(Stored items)
*** Block opens ***
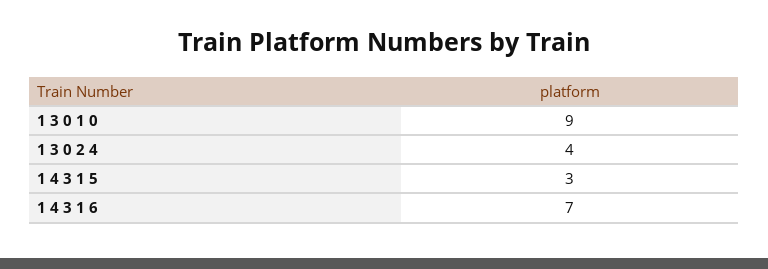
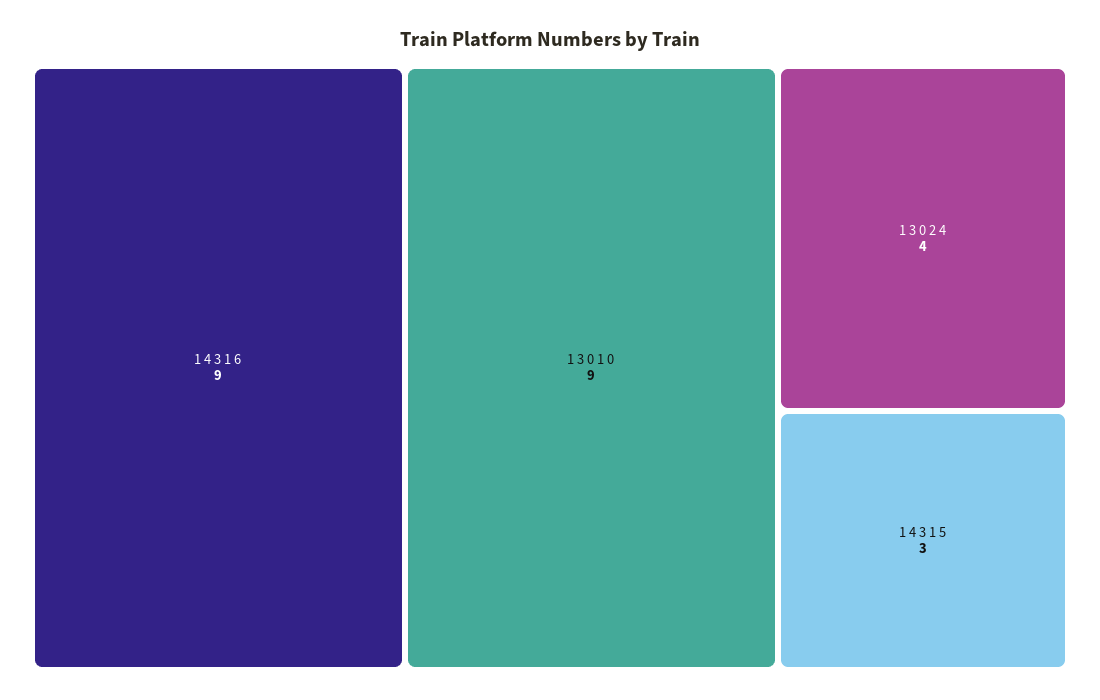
  {
    "1 3 0 1 0": 9,
    "1 3 0 2 4": 4,
    "1 4 3 1 5": 3,
-   "1 4 3 1 6": 7
+   "1 4 3 1 6": 9
  }

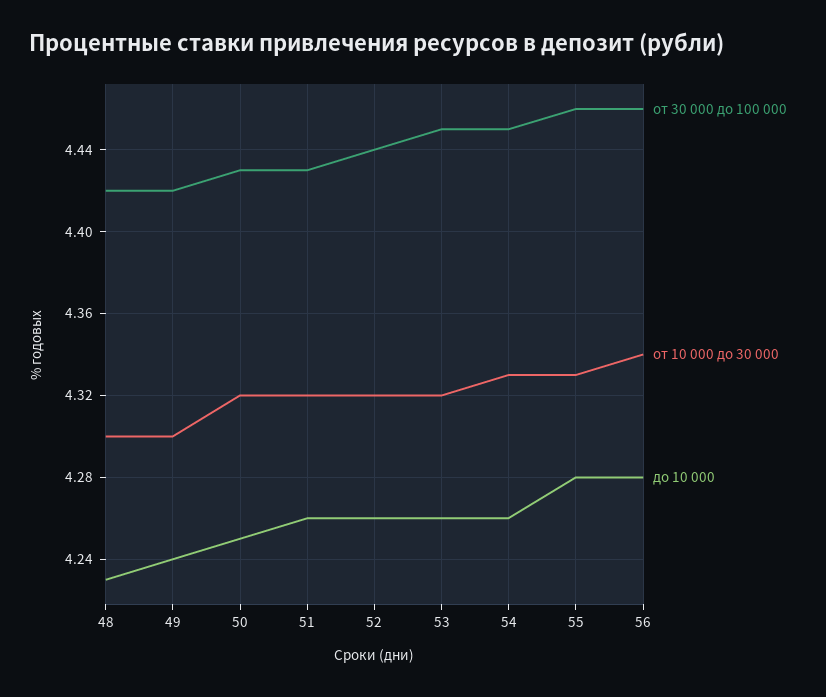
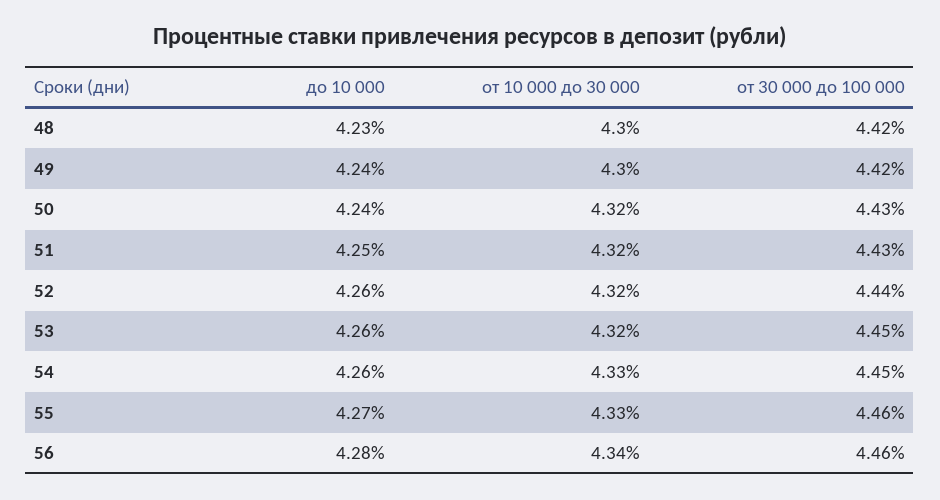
  {
    "от 30 000 до 100 000": {
      "48": 4.42,
      "49": 4.42,
      "50": 4.43,
      "51": 4.43,
      "52": 4.44,
      "53": 4.45,
      "54": 4.45,
      "55": 4.46,
      "56": 4.46
    },
    "от 10 000 до 30 000": {
      "48": 4.3,
      "49": 4.3,
      "50": 4.32,
      "51": 4.32,
      "52": 4.32,
      "53": 4.32,
      "54": 4.33,
      "55": 4.33,
      "56": 4.34
    },
    "до 10 000": {
      "48": 4.23,
      "49": 4.24,
-     "50": 4.25,
+     "50": 4.24,
-     "51": 4.26,
+     "51": 4.25,
      "52": 4.26,
      "53": 4.26,
      "54": 4.26,
-     "55": 4.28,
+     "55": 4.27,
      "56": 4.28
    }
  }

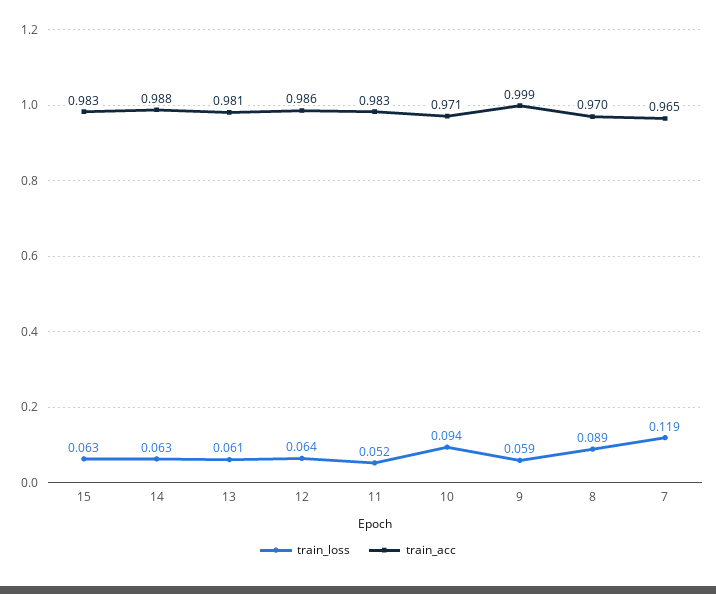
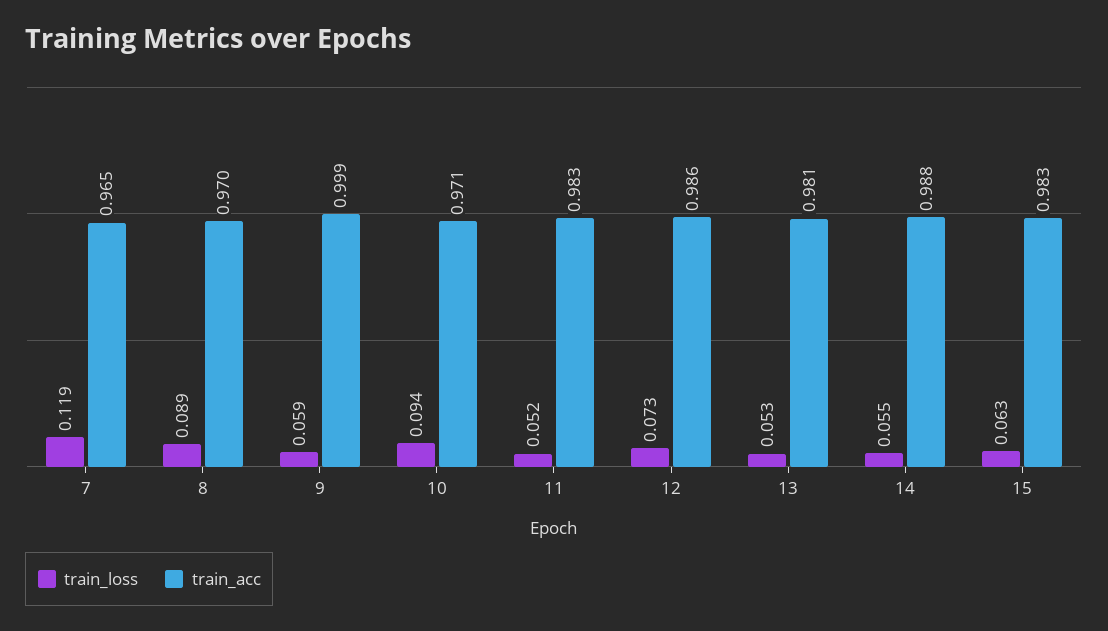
  {
    "train_loss": {
      "15": 0.063,
-     "14": 0.063,
+     "14": 0.055,
-     "13": 0.061,
+     "13": 0.053,
-     "12": 0.064,
+     "12": 0.073,
      "11": 0.052,
      "10": 0.094,
      "9": 0.059,
      "8": 0.089,
      "7": 0.119
    },
    "train_acc": {
      "15": 0.983,
      "14": 0.988,
      "13": 0.981,
      "12": 0.986,
      "11": 0.983,
      "10": 0.971,
      "9": 0.999,
      "8": 0.97,
      "7": 0.965
    }
  }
*** Block closes ***
Your goal = In your copy, exclude the pictures and repeat each entry above exactly.

Completed task =
  {
    "1 3 0 1 0": 9,
    "1 3 0 2 4": 4,
    "1 4 3 1 5": 3,
-   "1 4 3 1 6": 7
+   "1 4 3 1 6": 9
  }

  {
    "от 30 000 до 100 000": {
      "48": 4.42,
      "49": 4.42,
      "50": 4.43,
      "51": 4.43,
      "52": 4.44,
      "53": 4.45,
      "54": 4.45,
      "55": 4.46,
      "56": 4.46
    },
    "от 10 000 до 30 000": {
      "48": 4.3,
      "49": 4.3,
      "50": 4.32,
      "51": 4.32,
      "52": 4.32,
      "53": 4.32,
      "54": 4.33,
      "55": 4.33,
      "56": 4.34
    },
    "до 10 000": {
      "48": 4.23,
      "49": 4.24,
-     "50": 4.25,
+     "50": 4.24,
-     "51": 4.26,
+     "51": 4.25,
      "52": 4.26,
      "53": 4.26,
      "54": 4.26,
-     "55": 4.28,
+     "55": 4.27,
      "56": 4.28
    }
  }

  {
    "train_loss": {
      "15": 0.063,
-     "14": 0.063,
+     "14": 0.055,
-     "13": 0.061,
+     "13": 0.053,
-     "12": 0.064,
+     "12": 0.073,
      "11": 0.052,
      "10": 0.094,
      "9": 0.059,
      "8": 0.089,
      "7": 0.119
    },
    "train_acc": {
      "15": 0.983,
      "14": 0.988,
      "13": 0.981,
      "12": 0.986,
      "11": 0.983,
      "10": 0.971,
      "9": 0.999,
      "8": 0.97,
      "7": 0.965
    }
  }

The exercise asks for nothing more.